Botswana, Foto T.Abritta, 2008

segunda-feira, 7 de maio de 2012

Carro de Boi


         - Ei, Labareda!  Ei, Medalha!

- E nós saíamos para a grande viagem, com a gente grande sentada e os meninos dependurados pela mesa do carro, pedindo de quando em vez a Miguel Targino a macaca para tanger os bois do coice.  Chamavam-se Medalha e Javanês os do coice, grandes e largos para bem aguentarem o peso e sustentarem as manobras; Estrela e Labareda os do cambão, pequenos e de pescoços compridos, ágeis, os verdadeiros motores do carro.  Para estes a vara de ferrão, e a macaca para os do coice.  E eles todos atendiam à voz do carreiro.  Quando Miguel Targino fazia um “ô” descansado, os do coice enterravam os pés na areia e ninguém arrastava o carro dali.  E com um “ei, Labareda”, de ordem, os do cambão espichavam o pescoço na canga, e lá ia o carro andando. 

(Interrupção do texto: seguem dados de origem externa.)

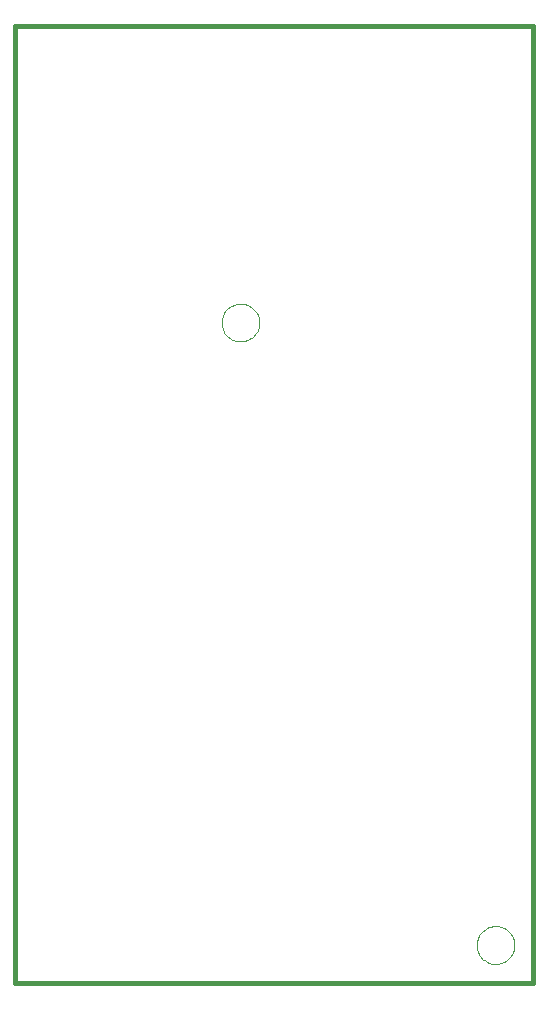
<source format=gbp>
G75*
%MOIN*%
%OFA0B0*%
%FSLAX24Y24*%
%IPPOS*%
%LPD*%
%AMOC8*
5,1,8,0,0,1.08239X$1,22.5*
%
%ADD10C,0.0160*%
%ADD11C,0.0000*%
D10*
X003260Y000595D02*
X003260Y032466D01*
X020505Y032466D01*
X020505Y000595D01*
X003260Y000595D01*
D11*
X010130Y022595D02*
X010132Y022645D01*
X010138Y022695D01*
X010148Y022744D01*
X010162Y022792D01*
X010179Y022839D01*
X010200Y022884D01*
X010225Y022928D01*
X010253Y022969D01*
X010285Y023008D01*
X010319Y023045D01*
X010356Y023079D01*
X010396Y023109D01*
X010438Y023136D01*
X010482Y023160D01*
X010528Y023181D01*
X010575Y023197D01*
X010623Y023210D01*
X010673Y023219D01*
X010722Y023224D01*
X010773Y023225D01*
X010823Y023222D01*
X010872Y023215D01*
X010921Y023204D01*
X010969Y023189D01*
X011015Y023171D01*
X011060Y023149D01*
X011103Y023123D01*
X011144Y023094D01*
X011183Y023062D01*
X011219Y023027D01*
X011251Y022989D01*
X011281Y022949D01*
X011308Y022906D01*
X011331Y022862D01*
X011350Y022816D01*
X011366Y022768D01*
X011378Y022719D01*
X011386Y022670D01*
X011390Y022620D01*
X011390Y022570D01*
X011386Y022520D01*
X011378Y022471D01*
X011366Y022422D01*
X011350Y022374D01*
X011331Y022328D01*
X011308Y022284D01*
X011281Y022241D01*
X011251Y022201D01*
X011219Y022163D01*
X011183Y022128D01*
X011144Y022096D01*
X011103Y022067D01*
X011060Y022041D01*
X011015Y022019D01*
X010969Y022001D01*
X010921Y021986D01*
X010872Y021975D01*
X010823Y021968D01*
X010773Y021965D01*
X010722Y021966D01*
X010673Y021971D01*
X010623Y021980D01*
X010575Y021993D01*
X010528Y022009D01*
X010482Y022030D01*
X010438Y022054D01*
X010396Y022081D01*
X010356Y022111D01*
X010319Y022145D01*
X010285Y022182D01*
X010253Y022221D01*
X010225Y022262D01*
X010200Y022306D01*
X010179Y022351D01*
X010162Y022398D01*
X010148Y022446D01*
X010138Y022495D01*
X010132Y022545D01*
X010130Y022595D01*
X018630Y001845D02*
X018632Y001895D01*
X018638Y001945D01*
X018648Y001994D01*
X018662Y002042D01*
X018679Y002089D01*
X018700Y002134D01*
X018725Y002178D01*
X018753Y002219D01*
X018785Y002258D01*
X018819Y002295D01*
X018856Y002329D01*
X018896Y002359D01*
X018938Y002386D01*
X018982Y002410D01*
X019028Y002431D01*
X019075Y002447D01*
X019123Y002460D01*
X019173Y002469D01*
X019222Y002474D01*
X019273Y002475D01*
X019323Y002472D01*
X019372Y002465D01*
X019421Y002454D01*
X019469Y002439D01*
X019515Y002421D01*
X019560Y002399D01*
X019603Y002373D01*
X019644Y002344D01*
X019683Y002312D01*
X019719Y002277D01*
X019751Y002239D01*
X019781Y002199D01*
X019808Y002156D01*
X019831Y002112D01*
X019850Y002066D01*
X019866Y002018D01*
X019878Y001969D01*
X019886Y001920D01*
X019890Y001870D01*
X019890Y001820D01*
X019886Y001770D01*
X019878Y001721D01*
X019866Y001672D01*
X019850Y001624D01*
X019831Y001578D01*
X019808Y001534D01*
X019781Y001491D01*
X019751Y001451D01*
X019719Y001413D01*
X019683Y001378D01*
X019644Y001346D01*
X019603Y001317D01*
X019560Y001291D01*
X019515Y001269D01*
X019469Y001251D01*
X019421Y001236D01*
X019372Y001225D01*
X019323Y001218D01*
X019273Y001215D01*
X019222Y001216D01*
X019173Y001221D01*
X019123Y001230D01*
X019075Y001243D01*
X019028Y001259D01*
X018982Y001280D01*
X018938Y001304D01*
X018896Y001331D01*
X018856Y001361D01*
X018819Y001395D01*
X018785Y001432D01*
X018753Y001471D01*
X018725Y001512D01*
X018700Y001556D01*
X018679Y001601D01*
X018662Y001648D01*
X018648Y001696D01*
X018638Y001745D01*
X018632Y001795D01*
X018630Y001845D01*
M02*

</source>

         ...Os carros de boi gemendo nos eixos de pau-d’arco, os cambiteiros tangendo os burros com o chicote tinindo, e o “ô!” dos carreiros para os Labareda e os Medalha, mansinhos.  Os moleques trepados nas mesas dos carros aprendendo a carrear com os mestres carreiros.  Tudo nessa labuta melódica do engenho moendo. 



Menino de Engenho, José Lins do Rego.



         Lendo este texto, a par de seu lirismo, fiquei pensando no poder da Literatura para registrar detalhes que mesmo em trabalhos sobre História das Ciências e das Técnicas não encontraríamos. 

         Após sucessivas leituras e releituras, resolvi ressuscitar um carro de boi e, quem sabe, até acender o fogo morto de um velho engenho; sentir o aroma de melado. 

         Lembrei-me da imagem digitalizada de um negativo de vidro, encontrado em uma velha fazenda de café que visitei – retratando cenas do início do século passado –, conforme mostrava a caixa das placas fotográficas (V. Figura 1). 

         Simplesmente inverti os tons de cinza, “revelando”, portanto, o negativo, de onde surge majestoso carro de boi puxado por quatro juntas de animais, tudo embaçado pela fumaça do engenho em plena atividade (V. Figura 2). 

         E, do sépia imaginário desta fenda no tempo, escapam sons, odores e poesia da época. 


Figura 1 – Caixa de Negativos.  Foto T. Abritta, 2005.


Figura 2 – Carro de Boi e Engenho.  Digitalização e revelação T. Abritta, 2005.